Most classifiers are performing very well. We will move on to building the recommender that will classify an input. Likely will include a topic comparison to verify the classifier's accruacy.

In [17]:
def create_fav_data(fav_info):
    vect = TfidfVectorizer(lowercase=False, 
                          stop_words=None,
                          ngram_range=(1, 1), 
                       
                          min_df=1,
                          max_features=None, 
                          vocabulary=None, 
                          binary=False)
    fav_plot = vect.fit_transform(fav_info.Plot)
    info = create_data(fav_plot,fav_info, 'Comedy')
    return info.drop(columns=['isGenre'])

def get_movie_info(titles):
    importlist = titles
    
    #Define crawler and processer
    class ImportSpider(scrapy.Spider):
        name = "ImportedMovie"
        start_urls=[]

        # Initiating Start URLs
        for i in range(len(importlist)):
            item = str(importlist[i])
            start_urls.append('http://www.omdbapi.com/?apikey=236b0bfb&r=xml&plot=full&t={}'.format(item))

        # Identifying the information we want from the query response and extracting it using xpath.
        def parse(self, response):
            for item in response.xpath('//movie'):
                # The ns code identifies the type of page the link comes from.  '0' means it is a Wikipedia entry.
                yield {
                        'Title': item.xpath('@title').extract_first(),
                    'Year': item.xpath('@year').extract_first(),
                    'Genre': item.xpath('@genre').extract_first(),
                    'Rating': item.xpath('@imdbRating').extract_first(),
                    'Plot': item.xpath('@plot').extract_first()

                }
            
    process = CrawlerProcess({
    'FEED_FORMAT': 'json',
    'FEED_URI': 'ImportedData.json',
    # Note that because we are doing API queries, the robots.txt file doesn't apply to us.

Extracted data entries

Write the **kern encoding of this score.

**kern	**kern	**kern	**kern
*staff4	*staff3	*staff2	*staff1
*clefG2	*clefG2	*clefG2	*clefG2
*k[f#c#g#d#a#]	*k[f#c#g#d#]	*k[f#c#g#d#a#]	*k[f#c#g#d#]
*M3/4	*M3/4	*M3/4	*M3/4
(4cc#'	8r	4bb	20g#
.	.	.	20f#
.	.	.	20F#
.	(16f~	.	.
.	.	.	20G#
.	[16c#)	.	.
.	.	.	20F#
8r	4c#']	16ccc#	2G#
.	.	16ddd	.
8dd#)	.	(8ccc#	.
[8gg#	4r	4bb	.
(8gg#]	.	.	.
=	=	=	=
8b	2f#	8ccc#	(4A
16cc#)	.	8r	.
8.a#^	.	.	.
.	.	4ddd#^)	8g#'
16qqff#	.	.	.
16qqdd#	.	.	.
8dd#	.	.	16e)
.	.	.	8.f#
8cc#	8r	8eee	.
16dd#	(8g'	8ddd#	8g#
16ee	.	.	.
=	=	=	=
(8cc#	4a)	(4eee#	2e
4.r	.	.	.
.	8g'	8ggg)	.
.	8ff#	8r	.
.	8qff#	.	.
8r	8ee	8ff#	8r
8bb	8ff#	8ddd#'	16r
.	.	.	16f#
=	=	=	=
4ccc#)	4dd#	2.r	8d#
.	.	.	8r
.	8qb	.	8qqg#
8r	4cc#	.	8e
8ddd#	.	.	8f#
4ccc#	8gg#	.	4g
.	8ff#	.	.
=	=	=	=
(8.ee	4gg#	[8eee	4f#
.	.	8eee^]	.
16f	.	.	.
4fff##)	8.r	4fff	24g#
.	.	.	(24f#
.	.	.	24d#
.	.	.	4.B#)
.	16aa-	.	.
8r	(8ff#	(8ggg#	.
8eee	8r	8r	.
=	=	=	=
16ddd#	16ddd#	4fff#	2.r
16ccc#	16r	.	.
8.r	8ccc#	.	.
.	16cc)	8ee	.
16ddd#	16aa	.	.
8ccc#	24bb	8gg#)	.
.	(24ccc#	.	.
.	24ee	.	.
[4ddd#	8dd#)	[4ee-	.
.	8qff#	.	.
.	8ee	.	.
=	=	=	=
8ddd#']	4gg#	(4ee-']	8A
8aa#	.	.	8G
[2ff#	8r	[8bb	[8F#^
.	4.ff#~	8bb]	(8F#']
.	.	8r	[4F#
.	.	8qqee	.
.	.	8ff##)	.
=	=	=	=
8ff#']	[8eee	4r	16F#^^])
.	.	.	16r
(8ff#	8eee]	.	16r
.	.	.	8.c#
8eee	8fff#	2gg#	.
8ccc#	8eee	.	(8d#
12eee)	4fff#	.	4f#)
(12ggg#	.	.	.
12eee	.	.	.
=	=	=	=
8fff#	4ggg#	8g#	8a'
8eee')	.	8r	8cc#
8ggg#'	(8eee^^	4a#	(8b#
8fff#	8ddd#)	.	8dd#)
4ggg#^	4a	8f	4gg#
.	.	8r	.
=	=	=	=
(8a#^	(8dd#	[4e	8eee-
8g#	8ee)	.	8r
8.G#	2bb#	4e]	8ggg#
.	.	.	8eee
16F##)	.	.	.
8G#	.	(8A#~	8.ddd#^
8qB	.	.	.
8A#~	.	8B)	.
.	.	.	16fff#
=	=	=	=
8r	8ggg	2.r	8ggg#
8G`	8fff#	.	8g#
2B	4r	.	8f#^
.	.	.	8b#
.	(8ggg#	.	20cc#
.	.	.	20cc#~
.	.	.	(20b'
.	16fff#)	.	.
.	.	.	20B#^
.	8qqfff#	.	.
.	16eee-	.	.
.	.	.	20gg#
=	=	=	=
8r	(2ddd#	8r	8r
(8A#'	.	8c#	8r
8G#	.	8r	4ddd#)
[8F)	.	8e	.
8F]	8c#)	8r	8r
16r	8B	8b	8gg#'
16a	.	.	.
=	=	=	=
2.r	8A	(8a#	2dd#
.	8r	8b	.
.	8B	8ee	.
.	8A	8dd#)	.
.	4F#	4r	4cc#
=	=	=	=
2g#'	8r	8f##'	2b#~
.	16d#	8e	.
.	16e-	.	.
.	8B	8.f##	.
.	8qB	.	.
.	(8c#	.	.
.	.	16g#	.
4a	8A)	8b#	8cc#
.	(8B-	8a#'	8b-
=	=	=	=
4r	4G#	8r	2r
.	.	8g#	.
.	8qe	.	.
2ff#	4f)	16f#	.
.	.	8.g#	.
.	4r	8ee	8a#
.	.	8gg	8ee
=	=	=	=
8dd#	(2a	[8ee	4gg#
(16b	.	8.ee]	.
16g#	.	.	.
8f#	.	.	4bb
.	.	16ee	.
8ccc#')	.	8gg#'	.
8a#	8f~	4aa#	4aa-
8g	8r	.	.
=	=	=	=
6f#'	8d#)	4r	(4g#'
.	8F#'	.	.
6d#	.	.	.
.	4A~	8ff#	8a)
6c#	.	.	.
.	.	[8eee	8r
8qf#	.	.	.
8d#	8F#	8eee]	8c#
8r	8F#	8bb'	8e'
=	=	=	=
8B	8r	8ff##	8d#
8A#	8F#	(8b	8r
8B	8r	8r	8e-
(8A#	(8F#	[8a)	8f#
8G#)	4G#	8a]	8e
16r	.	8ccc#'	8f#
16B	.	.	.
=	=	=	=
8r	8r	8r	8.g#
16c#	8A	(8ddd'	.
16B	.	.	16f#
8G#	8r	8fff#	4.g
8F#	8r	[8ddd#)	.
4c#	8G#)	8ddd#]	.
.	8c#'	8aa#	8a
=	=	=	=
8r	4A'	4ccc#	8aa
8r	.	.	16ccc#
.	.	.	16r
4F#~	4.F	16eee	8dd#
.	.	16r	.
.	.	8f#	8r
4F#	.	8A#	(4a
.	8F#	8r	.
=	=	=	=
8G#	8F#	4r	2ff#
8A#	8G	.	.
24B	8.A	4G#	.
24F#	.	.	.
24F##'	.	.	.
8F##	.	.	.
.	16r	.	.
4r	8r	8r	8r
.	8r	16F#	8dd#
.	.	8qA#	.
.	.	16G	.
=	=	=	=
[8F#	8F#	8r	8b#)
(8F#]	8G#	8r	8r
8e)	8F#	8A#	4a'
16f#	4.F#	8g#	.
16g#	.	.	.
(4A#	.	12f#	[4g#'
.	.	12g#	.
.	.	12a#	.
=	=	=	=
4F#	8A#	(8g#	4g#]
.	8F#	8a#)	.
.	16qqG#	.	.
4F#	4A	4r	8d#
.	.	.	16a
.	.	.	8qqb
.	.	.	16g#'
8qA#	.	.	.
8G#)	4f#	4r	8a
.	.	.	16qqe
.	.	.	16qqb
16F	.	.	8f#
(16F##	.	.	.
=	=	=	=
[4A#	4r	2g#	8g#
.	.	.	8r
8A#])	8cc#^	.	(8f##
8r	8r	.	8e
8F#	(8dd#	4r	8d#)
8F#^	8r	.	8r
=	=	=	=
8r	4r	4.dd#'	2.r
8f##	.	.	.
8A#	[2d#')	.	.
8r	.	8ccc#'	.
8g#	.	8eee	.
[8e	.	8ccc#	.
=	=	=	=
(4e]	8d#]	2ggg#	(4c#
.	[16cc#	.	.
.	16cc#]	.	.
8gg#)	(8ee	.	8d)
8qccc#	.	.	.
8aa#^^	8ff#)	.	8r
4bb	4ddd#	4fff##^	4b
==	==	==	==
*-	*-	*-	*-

## SET TASK
Continue the movie recommender notebook above from the point where its code stops.

## RESULT OF THIS EXERCISE
    'ROBOTSTXT_OBEY': False,
    'USER_AGENT': 'ThinkfulDataScienceBootcampCrawler (thinkful.com)',
    'AUTOTHROTTLE_ENABLED': True,
    'HTTPCACHE_ENABLED': True,
    'LOG_ENABLED': False   
    })
    
    #Delete file if it already exists
    if os.path.exists('ImportedData.json'):
        os.remove('ImportedData.json')
    
    
    process.crawl(ImportSpider)
    process.start()
    
    info = pd.read_json('ImportedData.json')
    data = create_fav_data(info)
    return data

In [18]:


classifiers = [("Comedy", rfc_com), ("Horror", rfc_hor),("Family", rfc_fam),("Action",rfc_act),\
              ("Crime", rfc_cri),("Drama",rfc_dra),("History",rfc_his),("Romance",rfc_rom),\
              ("Science Fiction",rfc_sf),("Thriller",rfc_thr),("Western",rfc_wes)]

titles = [("Comedy", comedy_title), ("Horror", horror_title),("Family", family_title),("Action",action_title),\
              ("Crime", crime_title),("Drama",drama_title),("History",history_title),("Romance",romance_title),\
              ("Science Fiction",scifi_title),("Thriller",thriller_title),("Western",western_title)]

datas = [("Comedy", comedy), ("Horror", horror),("Family", family),("Action",action),\
              ("Crime", crime),("Drama",drama),("History",history),("Romance",romance),\
              ("Science Fiction",scifi),("Thriller",thriller),("Western",western)]

def get_profile(cfrs, test_input):
    profile = []
    max_input=0
    for item in cfrs:
        genre = item[0]
        cf = item[1]
        prediction = cf.predict(test_input)
        if prediction.sum() > max_input:
            max_input = prediction.sum()
    for item in cfrs:
        genre = item[0]
        cf = item[1]
        prediction = cf.predict(test_input)
        if prediction.sum() == max_input:
            profile.append(genre)

    return profile

def get_recommendations(cfrs, ttl):
    
    movie_list = []
    
    movie_list.append(input("What is the first movie you like?"))
    movie_list.append(input("What is the second movie you like?"))
    movie_list.append(input("What is the third movie you like?"))
    
    test_input = x_com.iloc[:4,:].drop(columns=['isGenre'])
    actual_input = get_movie_info(movie_list)
    
    fav_info = actual_input
    
    profile = get_profile(cfrs, fav_info)
    
    # Random pick from liked genres
    ind = random.randint(0,len(profile)-1)
    genre = profile[ind]
    
    
    # Getting title list
    for item in ttl:
        if item[0] == genre:
            ttls = item[1]
            break
    
    # Random pick in appropriate genre
    ind2 = random.randint(0,len(ttls)-1)
    pick = ttls.iloc[ind2,0]
    
    for g in datas:
        if g[0] == genre:
            plot_data = g[1]
            
    plot_sum = get_summary(plot_data.iloc[ind2,:].Plot)

    return pick, plot_sum

pick, plot_summ = get_recommendations(classifiers,titles)

print("\n You should watch {}. \n You will like it because: \n {}".format(pick, plot_summ))


What is the first movie you like?Batman
What is the second movie you like?Lego Movie
What is the third movie you like?The Avengers

 You should watch None. 
 Patrick Bateman is handsome, well educated and intelligent.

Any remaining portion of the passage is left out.